[INFORMATION SHOWN]:
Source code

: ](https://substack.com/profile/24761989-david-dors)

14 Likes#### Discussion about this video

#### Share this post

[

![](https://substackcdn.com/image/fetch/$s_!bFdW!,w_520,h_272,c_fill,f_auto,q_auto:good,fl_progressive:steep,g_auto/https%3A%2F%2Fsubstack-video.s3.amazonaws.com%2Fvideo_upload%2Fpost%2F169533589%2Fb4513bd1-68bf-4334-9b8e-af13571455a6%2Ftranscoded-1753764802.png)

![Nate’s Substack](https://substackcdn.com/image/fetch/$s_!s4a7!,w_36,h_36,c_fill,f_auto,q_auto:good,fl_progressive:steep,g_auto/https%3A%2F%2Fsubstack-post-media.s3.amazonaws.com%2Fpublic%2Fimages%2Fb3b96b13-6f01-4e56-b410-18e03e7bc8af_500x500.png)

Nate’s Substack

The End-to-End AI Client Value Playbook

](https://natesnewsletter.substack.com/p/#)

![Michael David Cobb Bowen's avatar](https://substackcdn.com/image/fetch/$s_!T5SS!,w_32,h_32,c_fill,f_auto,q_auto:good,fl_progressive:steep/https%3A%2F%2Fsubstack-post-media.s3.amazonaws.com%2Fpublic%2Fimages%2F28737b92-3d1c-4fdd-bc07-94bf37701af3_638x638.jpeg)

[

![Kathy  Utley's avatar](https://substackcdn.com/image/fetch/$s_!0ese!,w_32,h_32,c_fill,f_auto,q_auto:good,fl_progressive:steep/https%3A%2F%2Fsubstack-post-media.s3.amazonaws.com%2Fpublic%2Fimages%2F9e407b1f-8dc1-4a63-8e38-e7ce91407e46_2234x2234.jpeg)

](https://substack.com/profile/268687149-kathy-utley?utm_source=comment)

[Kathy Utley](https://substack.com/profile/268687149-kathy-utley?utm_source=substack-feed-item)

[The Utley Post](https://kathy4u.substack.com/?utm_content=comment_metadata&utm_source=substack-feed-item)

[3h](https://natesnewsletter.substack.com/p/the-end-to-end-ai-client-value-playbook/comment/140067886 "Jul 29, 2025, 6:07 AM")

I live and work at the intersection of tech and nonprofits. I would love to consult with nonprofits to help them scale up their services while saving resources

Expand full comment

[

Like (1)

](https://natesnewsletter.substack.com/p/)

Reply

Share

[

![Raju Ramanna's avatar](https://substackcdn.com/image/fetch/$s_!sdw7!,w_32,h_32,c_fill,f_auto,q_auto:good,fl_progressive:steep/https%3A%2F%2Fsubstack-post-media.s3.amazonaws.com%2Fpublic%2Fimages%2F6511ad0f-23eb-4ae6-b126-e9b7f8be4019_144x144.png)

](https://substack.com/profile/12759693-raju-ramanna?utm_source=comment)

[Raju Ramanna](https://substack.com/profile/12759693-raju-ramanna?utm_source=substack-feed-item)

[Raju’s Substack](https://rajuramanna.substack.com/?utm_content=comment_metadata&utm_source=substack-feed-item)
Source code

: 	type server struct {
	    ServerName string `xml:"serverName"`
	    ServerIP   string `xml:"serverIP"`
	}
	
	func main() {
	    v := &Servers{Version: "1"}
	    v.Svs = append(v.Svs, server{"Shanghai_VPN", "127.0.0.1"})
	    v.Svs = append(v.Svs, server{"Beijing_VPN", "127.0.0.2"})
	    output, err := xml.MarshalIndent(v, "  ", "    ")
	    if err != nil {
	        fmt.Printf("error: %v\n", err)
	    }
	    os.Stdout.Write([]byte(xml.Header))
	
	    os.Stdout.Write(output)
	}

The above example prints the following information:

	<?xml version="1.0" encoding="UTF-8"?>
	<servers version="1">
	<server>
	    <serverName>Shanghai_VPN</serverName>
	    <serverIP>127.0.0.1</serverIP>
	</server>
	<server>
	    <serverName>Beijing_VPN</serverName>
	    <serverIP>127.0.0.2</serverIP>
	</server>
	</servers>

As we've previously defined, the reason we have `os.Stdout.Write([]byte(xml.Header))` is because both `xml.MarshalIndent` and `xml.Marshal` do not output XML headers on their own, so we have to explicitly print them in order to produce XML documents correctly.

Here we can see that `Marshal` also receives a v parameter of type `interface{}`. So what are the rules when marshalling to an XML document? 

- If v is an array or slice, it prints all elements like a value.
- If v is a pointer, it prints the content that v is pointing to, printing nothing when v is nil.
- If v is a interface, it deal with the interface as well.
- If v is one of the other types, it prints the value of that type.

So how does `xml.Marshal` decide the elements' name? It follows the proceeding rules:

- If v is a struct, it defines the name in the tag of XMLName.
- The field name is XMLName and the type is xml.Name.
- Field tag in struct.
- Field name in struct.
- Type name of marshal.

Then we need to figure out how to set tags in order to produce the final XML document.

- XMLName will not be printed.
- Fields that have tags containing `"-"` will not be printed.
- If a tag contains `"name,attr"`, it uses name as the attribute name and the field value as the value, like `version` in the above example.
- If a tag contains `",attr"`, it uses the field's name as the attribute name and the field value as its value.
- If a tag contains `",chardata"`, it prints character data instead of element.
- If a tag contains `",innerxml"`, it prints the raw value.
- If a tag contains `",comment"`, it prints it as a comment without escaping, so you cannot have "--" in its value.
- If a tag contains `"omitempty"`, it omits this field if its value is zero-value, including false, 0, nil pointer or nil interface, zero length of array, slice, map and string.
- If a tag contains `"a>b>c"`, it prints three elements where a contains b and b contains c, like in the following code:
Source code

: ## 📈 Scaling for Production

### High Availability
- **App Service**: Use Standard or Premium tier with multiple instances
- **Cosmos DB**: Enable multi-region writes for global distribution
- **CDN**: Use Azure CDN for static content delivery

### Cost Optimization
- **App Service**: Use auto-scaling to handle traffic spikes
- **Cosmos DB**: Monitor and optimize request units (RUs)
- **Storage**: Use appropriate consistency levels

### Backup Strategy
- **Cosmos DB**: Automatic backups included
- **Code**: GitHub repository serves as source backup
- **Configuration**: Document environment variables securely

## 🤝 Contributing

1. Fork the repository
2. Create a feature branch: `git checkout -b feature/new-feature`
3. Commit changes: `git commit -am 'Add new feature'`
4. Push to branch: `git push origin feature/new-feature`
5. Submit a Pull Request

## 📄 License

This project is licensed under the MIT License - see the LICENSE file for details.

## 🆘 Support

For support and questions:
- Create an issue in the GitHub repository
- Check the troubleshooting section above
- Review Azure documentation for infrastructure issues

[ASSIGNMENT]: Reproduce the lines of the entries above from the one with "- **App Service**: Use Standard" to the one with "- **Storage**: Use", both included, exactly and without any other line.

[RESULT]:
- **App Service**: Use Standard or Premium tier with multiple instances
- **Cosmos DB**: Enable multi-region writes for global distribution
- **CDN**: Use Azure CDN for static content delivery

### Cost Optimization
- **App Service**: Use auto-scaling to handle traffic spikes
- **Cosmos DB**: Monitor and optimize request units (RUs)
- **Storage**: Use appropriate consistency levels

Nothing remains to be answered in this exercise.